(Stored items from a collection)

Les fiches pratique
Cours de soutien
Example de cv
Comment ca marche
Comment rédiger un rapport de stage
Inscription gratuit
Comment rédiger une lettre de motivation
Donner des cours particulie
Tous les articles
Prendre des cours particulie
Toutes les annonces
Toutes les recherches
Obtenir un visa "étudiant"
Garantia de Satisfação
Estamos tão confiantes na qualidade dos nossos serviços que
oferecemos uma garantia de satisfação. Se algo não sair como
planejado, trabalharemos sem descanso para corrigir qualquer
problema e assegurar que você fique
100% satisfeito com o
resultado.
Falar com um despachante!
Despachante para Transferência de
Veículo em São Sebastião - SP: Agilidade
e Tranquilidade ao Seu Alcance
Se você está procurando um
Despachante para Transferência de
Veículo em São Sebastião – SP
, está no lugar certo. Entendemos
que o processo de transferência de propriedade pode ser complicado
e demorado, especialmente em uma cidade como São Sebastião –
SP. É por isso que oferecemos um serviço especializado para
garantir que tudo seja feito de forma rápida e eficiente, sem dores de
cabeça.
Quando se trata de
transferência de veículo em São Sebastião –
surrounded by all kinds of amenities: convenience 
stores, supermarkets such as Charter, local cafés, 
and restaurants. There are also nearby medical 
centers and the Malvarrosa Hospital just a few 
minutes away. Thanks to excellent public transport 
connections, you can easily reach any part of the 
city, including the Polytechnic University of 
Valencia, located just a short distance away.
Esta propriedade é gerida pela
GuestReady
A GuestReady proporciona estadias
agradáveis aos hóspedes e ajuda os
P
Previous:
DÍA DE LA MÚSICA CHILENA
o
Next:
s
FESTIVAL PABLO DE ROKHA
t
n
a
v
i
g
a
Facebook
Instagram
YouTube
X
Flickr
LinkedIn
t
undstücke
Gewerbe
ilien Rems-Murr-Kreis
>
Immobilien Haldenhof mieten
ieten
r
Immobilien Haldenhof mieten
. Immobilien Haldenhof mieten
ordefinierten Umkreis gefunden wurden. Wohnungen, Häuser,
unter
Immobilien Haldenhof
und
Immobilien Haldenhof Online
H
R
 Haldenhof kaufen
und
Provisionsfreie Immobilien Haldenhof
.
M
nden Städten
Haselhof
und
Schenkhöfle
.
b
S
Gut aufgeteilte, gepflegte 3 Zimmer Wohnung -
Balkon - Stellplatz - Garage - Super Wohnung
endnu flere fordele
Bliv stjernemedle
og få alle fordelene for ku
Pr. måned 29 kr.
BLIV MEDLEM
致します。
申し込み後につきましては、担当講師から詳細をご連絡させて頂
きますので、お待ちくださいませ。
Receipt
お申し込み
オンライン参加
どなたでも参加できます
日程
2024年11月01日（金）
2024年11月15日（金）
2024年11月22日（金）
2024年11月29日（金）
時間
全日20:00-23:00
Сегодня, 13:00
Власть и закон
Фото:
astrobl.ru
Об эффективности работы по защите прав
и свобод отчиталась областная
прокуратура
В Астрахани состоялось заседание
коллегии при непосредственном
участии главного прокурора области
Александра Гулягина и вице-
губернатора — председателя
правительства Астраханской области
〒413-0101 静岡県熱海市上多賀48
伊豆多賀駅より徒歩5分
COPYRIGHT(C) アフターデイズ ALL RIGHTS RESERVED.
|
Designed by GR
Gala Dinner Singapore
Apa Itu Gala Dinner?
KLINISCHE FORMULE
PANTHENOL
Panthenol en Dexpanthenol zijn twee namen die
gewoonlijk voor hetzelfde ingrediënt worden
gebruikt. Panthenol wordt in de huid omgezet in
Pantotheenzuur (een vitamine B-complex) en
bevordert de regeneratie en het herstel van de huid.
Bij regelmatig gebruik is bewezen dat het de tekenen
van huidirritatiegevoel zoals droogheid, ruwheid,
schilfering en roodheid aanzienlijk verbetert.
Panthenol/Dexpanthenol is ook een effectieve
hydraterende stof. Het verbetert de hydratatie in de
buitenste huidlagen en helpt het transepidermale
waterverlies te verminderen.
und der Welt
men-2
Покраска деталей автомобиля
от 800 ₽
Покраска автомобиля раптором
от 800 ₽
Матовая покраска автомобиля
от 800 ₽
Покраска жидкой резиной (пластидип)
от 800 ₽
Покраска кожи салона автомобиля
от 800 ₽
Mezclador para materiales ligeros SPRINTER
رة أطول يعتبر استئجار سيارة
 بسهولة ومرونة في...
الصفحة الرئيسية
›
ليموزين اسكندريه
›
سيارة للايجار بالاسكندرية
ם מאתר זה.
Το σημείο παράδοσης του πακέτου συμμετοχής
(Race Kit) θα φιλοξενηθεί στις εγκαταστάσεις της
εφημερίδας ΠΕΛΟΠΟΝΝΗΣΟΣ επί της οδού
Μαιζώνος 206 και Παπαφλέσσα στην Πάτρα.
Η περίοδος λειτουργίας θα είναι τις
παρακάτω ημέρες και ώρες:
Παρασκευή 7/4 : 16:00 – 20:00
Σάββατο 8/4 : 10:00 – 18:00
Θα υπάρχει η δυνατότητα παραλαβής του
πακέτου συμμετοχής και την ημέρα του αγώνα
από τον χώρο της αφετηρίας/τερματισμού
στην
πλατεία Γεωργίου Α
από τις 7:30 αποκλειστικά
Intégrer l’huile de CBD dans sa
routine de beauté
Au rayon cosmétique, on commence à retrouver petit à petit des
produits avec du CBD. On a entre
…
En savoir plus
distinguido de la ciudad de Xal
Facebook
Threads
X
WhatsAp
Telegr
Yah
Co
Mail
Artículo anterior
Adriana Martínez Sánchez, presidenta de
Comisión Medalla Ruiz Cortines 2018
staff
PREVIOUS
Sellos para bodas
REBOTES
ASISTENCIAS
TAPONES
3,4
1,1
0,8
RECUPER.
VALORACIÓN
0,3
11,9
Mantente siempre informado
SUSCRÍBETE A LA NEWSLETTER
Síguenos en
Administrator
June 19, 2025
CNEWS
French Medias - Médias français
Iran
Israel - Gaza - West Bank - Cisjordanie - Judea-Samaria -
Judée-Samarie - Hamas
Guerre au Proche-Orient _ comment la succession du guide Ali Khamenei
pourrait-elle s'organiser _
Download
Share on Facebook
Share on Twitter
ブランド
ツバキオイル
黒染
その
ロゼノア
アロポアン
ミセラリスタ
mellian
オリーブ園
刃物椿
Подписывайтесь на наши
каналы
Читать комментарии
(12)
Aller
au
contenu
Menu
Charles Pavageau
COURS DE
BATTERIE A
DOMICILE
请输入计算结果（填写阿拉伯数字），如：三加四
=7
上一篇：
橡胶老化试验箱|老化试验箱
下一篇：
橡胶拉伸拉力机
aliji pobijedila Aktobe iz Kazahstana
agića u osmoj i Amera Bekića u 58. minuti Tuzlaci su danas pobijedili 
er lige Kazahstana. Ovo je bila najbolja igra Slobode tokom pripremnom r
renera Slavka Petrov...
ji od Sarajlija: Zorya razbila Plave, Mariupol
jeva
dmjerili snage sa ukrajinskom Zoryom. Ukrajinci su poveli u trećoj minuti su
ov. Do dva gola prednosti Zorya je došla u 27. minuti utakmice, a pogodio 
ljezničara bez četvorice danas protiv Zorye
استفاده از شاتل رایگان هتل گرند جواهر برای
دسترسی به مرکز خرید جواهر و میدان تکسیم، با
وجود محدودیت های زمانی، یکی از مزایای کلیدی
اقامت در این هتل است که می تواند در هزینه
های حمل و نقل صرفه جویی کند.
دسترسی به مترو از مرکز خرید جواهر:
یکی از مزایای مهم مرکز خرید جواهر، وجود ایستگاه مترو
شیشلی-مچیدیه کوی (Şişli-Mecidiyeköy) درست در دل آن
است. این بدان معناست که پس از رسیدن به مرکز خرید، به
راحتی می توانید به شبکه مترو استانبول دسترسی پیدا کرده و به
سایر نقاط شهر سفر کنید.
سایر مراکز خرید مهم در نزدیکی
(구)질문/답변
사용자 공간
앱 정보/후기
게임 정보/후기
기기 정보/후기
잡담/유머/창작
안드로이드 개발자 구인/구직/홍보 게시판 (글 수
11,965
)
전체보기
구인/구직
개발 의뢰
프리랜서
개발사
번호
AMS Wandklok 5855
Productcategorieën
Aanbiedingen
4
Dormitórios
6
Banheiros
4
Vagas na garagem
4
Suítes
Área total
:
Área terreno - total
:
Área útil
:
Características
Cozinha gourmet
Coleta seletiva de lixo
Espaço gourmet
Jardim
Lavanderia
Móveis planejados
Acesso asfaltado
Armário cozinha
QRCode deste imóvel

Action item
Restate word for word the entries above, starting at the line with "Designed by GR" and ending at the line with "bevordert de regeneratie", inclusive, and no others.

Result for this exercise
Designed by GR
Gala Dinner Singapore
Apa Itu Gala Dinner?
KLINISCHE FORMULE
PANTHENOL
Panthenol en Dexpanthenol zijn twee namen die
gewoonlijk voor hetzelfde ingrediënt worden
gebruikt. Panthenol wordt in de huid omgezet in
Pantotheenzuur (een vitamine B-complex) en
bevordert de regeneratie en het herstel van de huid.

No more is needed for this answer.